Kurzfassung des Ergebnisses:

Aufgrund der gewerblichen Anforderungen ( z.B. erhöhte Belastungen der Beschläge, der Oberflächenbeschichtung ) ist die Planung und Konstruktion der Theke als nicht ausreichend zu bezeichnen und fehlerhaft. Die eingesetzten Materialien (z.B. industriell fertig vorbeschichteten Spanplatten mit 0,3 mm Beschichtungsmaterial ) reichen für den gewerblichen Einsatz in diesem Fall nicht aus. Das eingesetzte Material kann den hohen Abriebanforderungen auf Dauer nicht standhalten. Im Bereich der Schnittkanten neigt das Material zu muschelartigen Abplatzungen, wenn - wie hier, nicht mit entsprechend geschliffenen Hartmetallsägeblättern gearbeitet wurde.

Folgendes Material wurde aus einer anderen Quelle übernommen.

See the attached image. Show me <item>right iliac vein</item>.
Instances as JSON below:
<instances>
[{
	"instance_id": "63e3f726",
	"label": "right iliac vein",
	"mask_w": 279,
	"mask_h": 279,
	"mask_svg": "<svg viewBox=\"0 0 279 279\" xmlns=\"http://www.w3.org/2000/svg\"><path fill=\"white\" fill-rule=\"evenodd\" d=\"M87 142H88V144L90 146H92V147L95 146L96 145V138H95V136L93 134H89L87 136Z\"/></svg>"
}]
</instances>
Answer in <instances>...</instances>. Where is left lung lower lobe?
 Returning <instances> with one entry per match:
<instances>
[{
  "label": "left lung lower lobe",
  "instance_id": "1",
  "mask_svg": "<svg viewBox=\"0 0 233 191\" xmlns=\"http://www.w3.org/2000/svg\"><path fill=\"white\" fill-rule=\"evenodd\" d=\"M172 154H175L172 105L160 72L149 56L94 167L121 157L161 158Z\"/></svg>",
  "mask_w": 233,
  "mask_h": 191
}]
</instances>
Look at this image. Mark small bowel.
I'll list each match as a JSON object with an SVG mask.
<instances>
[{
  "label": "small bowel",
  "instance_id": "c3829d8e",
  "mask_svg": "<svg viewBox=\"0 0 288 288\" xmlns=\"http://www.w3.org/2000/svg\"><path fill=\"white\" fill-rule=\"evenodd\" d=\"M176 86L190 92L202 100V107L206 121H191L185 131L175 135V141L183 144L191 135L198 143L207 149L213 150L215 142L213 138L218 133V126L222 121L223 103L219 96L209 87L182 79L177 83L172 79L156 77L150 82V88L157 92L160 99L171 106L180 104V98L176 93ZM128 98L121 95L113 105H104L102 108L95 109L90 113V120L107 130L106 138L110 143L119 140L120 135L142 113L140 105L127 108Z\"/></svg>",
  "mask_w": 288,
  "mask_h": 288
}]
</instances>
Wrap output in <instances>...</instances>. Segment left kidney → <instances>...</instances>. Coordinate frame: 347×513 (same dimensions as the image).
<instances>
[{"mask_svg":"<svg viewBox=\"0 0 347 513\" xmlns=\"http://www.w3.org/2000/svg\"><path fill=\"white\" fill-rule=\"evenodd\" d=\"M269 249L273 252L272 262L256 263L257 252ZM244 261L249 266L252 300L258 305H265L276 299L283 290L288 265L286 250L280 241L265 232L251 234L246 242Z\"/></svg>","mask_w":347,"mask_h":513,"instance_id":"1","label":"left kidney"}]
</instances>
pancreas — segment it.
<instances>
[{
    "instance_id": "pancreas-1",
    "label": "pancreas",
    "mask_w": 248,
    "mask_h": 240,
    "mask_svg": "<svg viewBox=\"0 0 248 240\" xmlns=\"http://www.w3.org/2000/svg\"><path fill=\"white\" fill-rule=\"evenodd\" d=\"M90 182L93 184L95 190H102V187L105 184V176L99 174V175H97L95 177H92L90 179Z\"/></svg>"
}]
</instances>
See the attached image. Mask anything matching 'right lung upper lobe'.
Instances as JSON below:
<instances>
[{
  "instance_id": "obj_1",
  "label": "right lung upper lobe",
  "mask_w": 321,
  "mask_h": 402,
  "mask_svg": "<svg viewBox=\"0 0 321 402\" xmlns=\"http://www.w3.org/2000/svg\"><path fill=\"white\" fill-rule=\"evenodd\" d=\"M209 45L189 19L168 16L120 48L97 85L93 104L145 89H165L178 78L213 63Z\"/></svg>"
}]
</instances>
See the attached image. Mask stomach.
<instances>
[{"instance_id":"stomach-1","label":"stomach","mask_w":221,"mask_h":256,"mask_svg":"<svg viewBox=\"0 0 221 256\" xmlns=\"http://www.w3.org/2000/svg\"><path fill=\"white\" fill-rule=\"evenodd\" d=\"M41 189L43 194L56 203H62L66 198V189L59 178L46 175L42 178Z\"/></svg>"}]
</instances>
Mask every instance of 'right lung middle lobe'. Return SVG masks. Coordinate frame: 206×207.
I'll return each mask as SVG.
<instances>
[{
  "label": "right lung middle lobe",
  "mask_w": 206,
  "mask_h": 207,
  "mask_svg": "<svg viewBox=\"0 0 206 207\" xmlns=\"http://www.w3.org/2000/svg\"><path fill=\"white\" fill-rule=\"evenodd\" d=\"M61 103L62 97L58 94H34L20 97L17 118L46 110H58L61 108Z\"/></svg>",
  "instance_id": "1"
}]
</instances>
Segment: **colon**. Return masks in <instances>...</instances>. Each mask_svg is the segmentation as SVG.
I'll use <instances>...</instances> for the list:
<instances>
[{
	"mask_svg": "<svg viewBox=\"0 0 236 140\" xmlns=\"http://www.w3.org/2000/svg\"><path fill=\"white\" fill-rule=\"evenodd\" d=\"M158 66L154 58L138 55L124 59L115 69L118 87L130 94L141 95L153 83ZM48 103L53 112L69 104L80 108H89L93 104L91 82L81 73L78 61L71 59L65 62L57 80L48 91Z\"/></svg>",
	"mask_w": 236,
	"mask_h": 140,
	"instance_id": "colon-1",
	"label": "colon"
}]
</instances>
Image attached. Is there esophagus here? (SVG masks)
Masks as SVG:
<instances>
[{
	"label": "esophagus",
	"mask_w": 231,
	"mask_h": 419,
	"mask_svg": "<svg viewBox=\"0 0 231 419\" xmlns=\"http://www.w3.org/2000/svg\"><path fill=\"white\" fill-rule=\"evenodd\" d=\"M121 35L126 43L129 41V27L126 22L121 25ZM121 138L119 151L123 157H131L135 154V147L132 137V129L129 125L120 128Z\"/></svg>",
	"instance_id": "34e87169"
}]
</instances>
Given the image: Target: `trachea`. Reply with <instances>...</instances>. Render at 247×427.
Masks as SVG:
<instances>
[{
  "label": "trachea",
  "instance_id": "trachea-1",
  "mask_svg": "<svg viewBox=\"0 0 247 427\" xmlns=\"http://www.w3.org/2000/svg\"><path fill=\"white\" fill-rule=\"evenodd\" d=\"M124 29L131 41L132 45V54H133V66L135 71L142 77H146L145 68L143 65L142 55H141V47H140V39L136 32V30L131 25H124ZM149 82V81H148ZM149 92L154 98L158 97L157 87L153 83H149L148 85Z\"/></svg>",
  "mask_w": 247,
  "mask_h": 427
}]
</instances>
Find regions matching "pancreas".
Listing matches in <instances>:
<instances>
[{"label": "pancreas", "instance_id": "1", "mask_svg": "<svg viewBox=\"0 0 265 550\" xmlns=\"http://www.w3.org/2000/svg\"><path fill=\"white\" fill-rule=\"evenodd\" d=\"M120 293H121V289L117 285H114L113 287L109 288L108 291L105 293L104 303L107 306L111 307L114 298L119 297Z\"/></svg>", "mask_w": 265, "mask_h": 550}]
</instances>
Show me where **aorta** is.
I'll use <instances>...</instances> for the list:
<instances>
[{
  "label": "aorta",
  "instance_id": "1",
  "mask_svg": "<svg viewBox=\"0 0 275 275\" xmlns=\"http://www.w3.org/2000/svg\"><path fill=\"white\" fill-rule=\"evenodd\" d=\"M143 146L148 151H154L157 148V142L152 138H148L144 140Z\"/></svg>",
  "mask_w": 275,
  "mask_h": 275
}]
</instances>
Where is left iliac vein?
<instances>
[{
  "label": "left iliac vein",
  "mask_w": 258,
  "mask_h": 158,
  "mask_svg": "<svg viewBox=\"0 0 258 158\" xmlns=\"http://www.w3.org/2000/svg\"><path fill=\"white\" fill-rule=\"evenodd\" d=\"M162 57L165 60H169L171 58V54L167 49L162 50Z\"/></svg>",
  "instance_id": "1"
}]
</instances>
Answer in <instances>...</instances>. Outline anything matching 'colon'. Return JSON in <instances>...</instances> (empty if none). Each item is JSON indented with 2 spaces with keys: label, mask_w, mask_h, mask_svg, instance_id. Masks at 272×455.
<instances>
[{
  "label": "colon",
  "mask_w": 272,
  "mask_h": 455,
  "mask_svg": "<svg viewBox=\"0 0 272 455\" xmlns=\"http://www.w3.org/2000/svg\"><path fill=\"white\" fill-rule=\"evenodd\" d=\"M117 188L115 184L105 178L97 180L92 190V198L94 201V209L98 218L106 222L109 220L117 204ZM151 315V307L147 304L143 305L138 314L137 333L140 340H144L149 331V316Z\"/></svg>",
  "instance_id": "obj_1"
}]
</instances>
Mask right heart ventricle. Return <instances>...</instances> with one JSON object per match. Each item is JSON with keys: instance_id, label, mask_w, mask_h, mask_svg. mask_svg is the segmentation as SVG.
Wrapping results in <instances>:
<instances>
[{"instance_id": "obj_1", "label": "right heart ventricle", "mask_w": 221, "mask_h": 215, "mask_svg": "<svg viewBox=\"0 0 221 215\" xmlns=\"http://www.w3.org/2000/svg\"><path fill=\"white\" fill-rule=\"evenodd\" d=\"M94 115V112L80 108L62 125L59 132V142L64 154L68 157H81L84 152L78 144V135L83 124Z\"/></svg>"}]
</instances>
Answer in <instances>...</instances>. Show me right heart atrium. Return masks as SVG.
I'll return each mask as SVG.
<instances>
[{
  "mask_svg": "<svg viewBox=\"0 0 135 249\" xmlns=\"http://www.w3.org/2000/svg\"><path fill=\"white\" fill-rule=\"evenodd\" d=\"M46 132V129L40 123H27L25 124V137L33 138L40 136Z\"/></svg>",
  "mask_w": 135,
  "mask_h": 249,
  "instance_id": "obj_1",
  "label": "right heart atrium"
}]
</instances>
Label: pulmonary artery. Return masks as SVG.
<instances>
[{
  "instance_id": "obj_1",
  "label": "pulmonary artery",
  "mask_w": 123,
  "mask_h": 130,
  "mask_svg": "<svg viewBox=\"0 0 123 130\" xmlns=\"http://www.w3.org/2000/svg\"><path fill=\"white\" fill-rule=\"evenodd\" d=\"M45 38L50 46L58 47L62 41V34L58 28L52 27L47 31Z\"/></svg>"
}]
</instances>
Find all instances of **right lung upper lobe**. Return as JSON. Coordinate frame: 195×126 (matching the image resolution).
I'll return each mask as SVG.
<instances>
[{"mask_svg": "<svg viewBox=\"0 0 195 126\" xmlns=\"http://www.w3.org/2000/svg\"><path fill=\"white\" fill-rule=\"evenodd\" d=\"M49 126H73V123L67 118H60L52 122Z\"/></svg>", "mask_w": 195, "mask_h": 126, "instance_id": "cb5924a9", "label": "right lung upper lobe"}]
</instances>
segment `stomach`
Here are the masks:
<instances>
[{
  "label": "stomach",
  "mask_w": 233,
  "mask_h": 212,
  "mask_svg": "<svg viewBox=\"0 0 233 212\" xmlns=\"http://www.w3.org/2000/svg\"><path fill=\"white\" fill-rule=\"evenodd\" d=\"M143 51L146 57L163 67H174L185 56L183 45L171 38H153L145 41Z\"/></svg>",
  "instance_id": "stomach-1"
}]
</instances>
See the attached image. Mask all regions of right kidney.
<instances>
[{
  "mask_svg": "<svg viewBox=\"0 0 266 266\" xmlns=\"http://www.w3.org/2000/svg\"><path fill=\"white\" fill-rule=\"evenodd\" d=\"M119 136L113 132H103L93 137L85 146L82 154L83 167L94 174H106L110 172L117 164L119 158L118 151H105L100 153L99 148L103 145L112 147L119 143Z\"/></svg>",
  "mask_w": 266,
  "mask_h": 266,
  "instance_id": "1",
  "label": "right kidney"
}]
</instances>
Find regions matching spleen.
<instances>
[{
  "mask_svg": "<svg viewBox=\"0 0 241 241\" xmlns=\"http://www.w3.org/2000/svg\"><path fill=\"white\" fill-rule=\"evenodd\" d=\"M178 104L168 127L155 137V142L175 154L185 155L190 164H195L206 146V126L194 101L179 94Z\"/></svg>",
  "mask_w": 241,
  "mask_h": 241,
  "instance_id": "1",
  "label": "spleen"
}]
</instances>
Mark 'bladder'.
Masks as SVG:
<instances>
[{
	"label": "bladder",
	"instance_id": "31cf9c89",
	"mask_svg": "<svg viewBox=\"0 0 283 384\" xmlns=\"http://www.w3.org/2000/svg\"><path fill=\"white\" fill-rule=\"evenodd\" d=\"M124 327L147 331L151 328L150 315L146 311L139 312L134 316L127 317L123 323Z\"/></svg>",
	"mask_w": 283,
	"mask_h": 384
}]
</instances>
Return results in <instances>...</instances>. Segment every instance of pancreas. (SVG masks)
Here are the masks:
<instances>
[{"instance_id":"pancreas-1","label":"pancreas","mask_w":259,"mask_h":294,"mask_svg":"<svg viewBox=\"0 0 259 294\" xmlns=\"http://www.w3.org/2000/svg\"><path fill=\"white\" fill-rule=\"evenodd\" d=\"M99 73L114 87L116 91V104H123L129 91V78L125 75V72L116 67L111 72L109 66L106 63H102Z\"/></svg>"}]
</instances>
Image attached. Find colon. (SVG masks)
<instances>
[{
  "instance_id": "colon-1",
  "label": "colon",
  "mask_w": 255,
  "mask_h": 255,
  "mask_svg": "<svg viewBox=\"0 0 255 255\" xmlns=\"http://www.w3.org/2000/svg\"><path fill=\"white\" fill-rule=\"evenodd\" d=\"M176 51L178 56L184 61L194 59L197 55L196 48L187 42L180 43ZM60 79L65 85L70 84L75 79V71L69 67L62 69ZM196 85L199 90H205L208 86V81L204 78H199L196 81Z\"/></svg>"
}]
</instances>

 Die Verarbeitung entspricht nicht dem heutigen Stand der Technik. Die unsauberer Kantenverarbeitung (muschelartige Abplatzungen und breite Kleberfugen) und das eingesetzte Material entsprechen nicht dem Stand der Technik im Ladenbau. Aufgrund der hohen Beanspruchung gegenüber dem Privatbereich, sollten Schubkastenblenden nachjustierbar sein, damit geringfügige Veränderungen der Schubkästen z.B. durch unterschiedlich starke Beladung, nachträglich ausgeglichen und nachjustiert werden können, was hier keine Anwendung fand. Auch hier muss der Auftragnehmer seiner Beratungs- und Hinweispflicht nachkommen, um dem Auftraggeber (Laien) ausführlich die Vor- und Nachteile von z.B. unterschiedlichen Schubkastenausführungen (z.B. Rollenauszug, Kugelauszug, Voll- oder Teilauszug) darzulegen. Hierbei ist vor allem zu berücksichtigen, wie und mit welchen Gewichten die einzelnen Schubladen bestückt werden. Das das innere Korpusmaß der Ladentheke mit den Abmessungen der Schubkästen abgestimmt sein muss, versteht sich von selbst und stellt im vorliegenden Fall einen groben Planungsfehler dar.

 Anmerkung:

Auch der Auftraggeber hat eine Mitverantwortlichkeit bezüglich der zu erwartenden Anforderungen seines bestellten Bauteils. Er muss dem Auftragnehmer deutlich machen, wie er sich eine Benutzung des Bauteils unter Angabe der Anforderungen vorstellt. Dem Auftragnehmer obliegt jedoch die Verantwortung, bei Unklarheiten dementsprechend nachzufragen und Detaillösungen ausführlich mit dem Auftraggeber zu besprechen.